→ **Directions**: Revise the items starting with the line containing "collectors: J. A. Tucker" and going on through the line containing "scientific name: Molinia caerulea", giving those lines again with "locality" changed to "place" and everything else left unchanged.

(Data items)
Begin

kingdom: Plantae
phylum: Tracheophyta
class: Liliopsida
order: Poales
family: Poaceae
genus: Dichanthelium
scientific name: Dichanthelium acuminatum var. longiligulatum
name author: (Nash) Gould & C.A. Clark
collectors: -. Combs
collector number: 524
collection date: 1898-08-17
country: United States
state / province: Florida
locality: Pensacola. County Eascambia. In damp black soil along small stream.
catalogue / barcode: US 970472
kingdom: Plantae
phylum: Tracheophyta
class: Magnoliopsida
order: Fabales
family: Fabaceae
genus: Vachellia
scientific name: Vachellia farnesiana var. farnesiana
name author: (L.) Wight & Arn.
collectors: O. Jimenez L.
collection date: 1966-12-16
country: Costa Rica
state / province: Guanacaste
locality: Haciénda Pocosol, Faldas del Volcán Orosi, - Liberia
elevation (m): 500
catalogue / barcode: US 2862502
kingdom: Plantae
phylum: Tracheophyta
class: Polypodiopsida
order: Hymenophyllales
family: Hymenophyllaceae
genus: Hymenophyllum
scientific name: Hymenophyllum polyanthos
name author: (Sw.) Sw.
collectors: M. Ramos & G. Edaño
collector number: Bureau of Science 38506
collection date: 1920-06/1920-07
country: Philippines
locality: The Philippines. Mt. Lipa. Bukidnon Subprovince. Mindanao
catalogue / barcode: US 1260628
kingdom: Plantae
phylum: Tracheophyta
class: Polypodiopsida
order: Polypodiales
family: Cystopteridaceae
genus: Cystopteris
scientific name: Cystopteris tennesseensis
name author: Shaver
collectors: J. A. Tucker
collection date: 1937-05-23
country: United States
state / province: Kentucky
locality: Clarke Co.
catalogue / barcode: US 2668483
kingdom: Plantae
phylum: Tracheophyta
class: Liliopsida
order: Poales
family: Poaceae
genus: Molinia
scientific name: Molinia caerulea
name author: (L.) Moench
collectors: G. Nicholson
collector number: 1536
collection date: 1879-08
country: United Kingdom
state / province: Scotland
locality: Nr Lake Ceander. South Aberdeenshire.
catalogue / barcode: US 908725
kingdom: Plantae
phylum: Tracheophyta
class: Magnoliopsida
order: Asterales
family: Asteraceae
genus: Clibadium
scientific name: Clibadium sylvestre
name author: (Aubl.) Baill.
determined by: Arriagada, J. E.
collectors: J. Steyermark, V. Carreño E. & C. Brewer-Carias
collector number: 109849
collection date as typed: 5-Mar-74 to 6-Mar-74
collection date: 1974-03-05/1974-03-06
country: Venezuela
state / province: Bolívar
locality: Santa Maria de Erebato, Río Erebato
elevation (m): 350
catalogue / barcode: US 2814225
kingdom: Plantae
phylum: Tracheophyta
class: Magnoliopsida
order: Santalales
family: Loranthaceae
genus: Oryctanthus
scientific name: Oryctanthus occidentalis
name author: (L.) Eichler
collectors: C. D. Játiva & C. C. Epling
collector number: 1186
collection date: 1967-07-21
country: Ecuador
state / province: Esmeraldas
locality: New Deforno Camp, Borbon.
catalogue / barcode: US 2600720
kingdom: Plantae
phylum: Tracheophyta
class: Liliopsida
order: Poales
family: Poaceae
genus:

End

→ **Solution to the exercise**:
collectors: J. A. Tucker
collection date: 1937-05-23
country: United States
state / province: Kentucky
place: Clarke Co.
catalogue / barcode: US 2668483
kingdom: Plantae
phylum: Tracheophyta
class: Liliopsida
order: Poales
family: Poaceae
genus: Molinia
scientific name: Molinia caerulea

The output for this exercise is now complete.